We can view what happens in a slaughterhouse as a remarkable, almost mythical process. It takes in pure innocent animals (lambs, chickens, calves, rabbits, and so on) and turns them into pure wholesome food (steaks, joints, mince, sausages, burgers). We want to believe that this happens almost by magic, we don't want to think about what happens in between. There are many processes we don't actually want to do ourselves, there are many processes that are too complicated for us laymen to understand, but this is a process that is simple to conceptualize and squeam-making to contemplate.

If a process works well, perhaps we can ignore it. But there are increasing social concerns about the slaughtering process. Some religions (notably Judaism and Islam) prescribe special procedures for killing animals and preparing meat; a few people object to these procedures for a variety of reasons or pretexts, a public debate is (reluctantly) initiated. Meanwhile, our belief in the pure wholesomeness of meat products is undermined by successive food scares, including salmonella in chickens and BSE ("mad cow disease") in beef. The meat industry can no longer contain these risks, which now reach into our kitchens. Those of us who buy and cook meat for ourselves and our families are now urged to treat raw and cooked meat as potentially dangerous products, and to follow careful food hygiene procedures. We can no longer trust in the myth; we have to accept the reality of the process.

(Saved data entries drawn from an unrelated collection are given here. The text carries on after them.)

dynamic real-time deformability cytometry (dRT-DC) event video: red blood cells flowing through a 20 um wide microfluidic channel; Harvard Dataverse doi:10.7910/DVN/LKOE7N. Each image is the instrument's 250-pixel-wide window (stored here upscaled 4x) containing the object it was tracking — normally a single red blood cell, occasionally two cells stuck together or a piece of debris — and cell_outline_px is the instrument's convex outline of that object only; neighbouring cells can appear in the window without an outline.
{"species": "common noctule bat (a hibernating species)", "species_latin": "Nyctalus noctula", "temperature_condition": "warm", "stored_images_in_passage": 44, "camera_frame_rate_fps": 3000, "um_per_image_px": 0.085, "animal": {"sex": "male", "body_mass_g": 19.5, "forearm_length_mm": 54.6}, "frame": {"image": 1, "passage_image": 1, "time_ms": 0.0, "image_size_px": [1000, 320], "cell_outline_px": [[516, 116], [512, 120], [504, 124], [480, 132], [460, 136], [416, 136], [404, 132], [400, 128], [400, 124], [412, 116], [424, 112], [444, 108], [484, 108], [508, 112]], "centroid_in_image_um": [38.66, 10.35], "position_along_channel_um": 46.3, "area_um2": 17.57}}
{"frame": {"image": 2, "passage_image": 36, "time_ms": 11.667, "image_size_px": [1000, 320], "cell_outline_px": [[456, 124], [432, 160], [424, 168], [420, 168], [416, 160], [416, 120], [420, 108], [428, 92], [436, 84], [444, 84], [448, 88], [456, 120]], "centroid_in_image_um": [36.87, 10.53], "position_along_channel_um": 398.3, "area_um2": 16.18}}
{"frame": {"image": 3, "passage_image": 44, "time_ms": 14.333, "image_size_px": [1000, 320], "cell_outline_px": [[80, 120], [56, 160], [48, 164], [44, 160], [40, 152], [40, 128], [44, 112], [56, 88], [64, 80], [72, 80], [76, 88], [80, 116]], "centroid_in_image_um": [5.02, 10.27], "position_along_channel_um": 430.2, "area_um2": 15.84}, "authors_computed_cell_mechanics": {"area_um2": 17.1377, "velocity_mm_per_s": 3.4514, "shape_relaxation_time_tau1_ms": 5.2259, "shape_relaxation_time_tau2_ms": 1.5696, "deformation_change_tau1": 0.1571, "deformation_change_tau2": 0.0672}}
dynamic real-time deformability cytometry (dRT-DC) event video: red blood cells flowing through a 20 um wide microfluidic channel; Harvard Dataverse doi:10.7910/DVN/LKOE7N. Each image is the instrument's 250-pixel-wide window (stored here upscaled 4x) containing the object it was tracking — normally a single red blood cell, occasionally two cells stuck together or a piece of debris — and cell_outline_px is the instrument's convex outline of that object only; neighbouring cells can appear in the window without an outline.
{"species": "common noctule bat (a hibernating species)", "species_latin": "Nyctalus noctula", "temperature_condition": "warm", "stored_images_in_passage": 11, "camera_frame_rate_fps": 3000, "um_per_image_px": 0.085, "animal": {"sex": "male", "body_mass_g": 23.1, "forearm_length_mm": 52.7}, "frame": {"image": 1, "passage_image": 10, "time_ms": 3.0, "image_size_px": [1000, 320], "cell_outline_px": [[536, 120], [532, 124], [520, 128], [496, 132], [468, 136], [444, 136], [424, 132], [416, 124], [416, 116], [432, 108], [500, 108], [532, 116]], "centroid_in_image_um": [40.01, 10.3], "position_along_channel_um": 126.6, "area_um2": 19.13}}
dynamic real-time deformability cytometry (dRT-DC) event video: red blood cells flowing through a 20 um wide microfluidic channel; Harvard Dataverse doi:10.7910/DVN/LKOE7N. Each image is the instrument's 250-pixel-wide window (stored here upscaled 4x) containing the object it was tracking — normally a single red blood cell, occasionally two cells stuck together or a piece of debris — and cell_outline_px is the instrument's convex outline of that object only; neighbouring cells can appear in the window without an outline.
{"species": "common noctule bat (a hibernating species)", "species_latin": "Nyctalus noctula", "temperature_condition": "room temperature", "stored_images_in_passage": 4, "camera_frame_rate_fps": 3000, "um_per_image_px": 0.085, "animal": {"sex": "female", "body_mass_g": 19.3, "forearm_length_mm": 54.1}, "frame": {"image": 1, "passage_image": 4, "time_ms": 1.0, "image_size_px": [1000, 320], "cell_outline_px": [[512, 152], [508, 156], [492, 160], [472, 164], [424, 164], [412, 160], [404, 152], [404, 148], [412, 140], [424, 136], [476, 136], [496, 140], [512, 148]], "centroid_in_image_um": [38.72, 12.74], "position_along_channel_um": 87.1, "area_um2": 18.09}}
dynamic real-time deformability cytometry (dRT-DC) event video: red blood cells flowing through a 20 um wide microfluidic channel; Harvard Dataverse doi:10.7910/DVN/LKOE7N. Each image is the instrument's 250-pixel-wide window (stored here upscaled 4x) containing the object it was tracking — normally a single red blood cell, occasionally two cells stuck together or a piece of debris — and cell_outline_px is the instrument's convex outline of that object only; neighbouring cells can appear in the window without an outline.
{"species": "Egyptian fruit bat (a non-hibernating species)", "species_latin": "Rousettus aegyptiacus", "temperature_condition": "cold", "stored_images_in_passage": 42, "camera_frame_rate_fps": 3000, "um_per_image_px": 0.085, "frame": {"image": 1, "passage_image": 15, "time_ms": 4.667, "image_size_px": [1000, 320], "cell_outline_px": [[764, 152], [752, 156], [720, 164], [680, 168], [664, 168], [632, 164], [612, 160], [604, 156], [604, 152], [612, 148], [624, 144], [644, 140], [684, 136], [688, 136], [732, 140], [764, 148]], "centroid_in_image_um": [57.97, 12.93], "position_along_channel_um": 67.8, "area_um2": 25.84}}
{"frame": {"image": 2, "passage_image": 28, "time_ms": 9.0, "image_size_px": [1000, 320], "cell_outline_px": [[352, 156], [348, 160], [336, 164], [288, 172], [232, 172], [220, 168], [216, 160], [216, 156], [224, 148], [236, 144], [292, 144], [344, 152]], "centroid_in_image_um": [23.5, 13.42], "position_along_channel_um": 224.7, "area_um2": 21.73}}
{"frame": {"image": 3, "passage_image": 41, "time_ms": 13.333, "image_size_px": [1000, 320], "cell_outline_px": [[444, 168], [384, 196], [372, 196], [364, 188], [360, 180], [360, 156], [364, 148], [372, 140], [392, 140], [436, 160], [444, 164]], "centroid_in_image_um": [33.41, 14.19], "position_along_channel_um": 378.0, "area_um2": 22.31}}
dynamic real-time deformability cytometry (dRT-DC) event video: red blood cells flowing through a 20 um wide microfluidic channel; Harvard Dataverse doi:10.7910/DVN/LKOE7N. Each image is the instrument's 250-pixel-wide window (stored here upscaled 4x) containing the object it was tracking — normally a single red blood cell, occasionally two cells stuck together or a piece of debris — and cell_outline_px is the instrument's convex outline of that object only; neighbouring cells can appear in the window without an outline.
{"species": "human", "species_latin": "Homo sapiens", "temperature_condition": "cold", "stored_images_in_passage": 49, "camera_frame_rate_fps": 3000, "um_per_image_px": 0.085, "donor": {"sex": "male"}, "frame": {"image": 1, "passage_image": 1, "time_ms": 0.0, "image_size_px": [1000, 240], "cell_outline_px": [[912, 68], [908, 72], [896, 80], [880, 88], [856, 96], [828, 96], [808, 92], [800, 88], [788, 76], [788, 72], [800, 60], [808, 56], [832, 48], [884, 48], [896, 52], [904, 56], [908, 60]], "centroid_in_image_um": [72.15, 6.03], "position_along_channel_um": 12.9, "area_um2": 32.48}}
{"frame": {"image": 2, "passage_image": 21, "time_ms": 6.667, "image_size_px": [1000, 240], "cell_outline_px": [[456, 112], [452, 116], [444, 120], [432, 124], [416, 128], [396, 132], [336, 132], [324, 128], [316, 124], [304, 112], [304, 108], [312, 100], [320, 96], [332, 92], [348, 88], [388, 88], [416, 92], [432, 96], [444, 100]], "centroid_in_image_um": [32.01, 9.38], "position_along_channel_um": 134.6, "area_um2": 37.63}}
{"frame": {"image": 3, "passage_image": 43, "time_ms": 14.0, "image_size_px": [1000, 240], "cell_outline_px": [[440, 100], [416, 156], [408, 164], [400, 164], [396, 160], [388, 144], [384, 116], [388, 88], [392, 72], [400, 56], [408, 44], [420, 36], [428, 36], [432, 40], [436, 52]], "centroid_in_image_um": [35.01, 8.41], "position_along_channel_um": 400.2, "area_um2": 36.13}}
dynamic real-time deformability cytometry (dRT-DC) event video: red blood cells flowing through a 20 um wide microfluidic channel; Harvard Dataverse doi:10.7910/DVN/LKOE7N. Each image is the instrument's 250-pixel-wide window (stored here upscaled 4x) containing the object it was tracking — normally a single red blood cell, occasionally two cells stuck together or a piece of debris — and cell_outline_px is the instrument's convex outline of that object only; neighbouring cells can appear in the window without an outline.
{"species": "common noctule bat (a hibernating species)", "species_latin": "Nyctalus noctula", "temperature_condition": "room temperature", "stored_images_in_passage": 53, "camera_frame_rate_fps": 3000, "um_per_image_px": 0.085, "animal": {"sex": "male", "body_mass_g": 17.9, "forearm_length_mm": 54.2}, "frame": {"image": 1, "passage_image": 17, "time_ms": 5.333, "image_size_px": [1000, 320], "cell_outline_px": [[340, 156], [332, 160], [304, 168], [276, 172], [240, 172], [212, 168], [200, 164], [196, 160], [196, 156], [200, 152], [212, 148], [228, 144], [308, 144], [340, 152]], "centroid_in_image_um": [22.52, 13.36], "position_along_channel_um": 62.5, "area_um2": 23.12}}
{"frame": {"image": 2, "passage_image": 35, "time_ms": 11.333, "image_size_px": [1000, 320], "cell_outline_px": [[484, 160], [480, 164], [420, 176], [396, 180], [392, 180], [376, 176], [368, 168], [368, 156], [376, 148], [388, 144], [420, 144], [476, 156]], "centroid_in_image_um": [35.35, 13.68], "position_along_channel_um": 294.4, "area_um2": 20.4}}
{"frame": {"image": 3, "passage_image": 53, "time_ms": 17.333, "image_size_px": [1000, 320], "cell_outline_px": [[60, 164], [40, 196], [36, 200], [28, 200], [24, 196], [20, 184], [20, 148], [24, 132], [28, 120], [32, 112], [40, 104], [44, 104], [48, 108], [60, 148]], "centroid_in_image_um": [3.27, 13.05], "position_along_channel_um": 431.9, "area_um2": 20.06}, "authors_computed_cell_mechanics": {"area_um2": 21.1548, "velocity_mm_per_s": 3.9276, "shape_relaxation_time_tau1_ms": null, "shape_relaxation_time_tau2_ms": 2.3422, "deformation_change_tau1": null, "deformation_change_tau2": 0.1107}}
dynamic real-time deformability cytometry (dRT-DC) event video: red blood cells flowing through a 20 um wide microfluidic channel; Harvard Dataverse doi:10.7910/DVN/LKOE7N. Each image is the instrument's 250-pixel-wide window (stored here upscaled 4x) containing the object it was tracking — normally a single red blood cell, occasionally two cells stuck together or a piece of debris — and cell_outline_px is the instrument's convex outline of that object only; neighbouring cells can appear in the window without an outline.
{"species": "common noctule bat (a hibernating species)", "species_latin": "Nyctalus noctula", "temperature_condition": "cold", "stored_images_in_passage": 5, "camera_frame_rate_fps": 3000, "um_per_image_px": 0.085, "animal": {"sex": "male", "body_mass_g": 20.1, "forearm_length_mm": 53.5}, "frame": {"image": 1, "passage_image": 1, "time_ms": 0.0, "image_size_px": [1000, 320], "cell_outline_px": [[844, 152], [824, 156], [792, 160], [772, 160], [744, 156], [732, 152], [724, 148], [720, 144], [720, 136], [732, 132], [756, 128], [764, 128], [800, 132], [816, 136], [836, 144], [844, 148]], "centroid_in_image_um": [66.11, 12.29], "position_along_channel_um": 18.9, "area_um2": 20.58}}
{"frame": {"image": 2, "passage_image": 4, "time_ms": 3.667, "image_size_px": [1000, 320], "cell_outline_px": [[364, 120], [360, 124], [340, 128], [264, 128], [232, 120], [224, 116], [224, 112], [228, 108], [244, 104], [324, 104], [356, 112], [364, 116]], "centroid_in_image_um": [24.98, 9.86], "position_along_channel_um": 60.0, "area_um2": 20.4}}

In any large organization or institution, there are processes that cannot be spoken about; they are taken for granted, invisible, undiscussable. (Philip Boxer calls them "above the ceiling".) These processes don't appear at all on the nice clean business process model, but they are necessary for keeping the visible business processes going. Often it is just these processes that generate, or fail to contain, negativity and risk.

Instead of addressing process problems directly, people often prefer to paste layers of technology over the top, as if the white magic represented by technology would counteract the black magic embodied in these invisible processes. Crazy Paving for the Mad Cow Paths.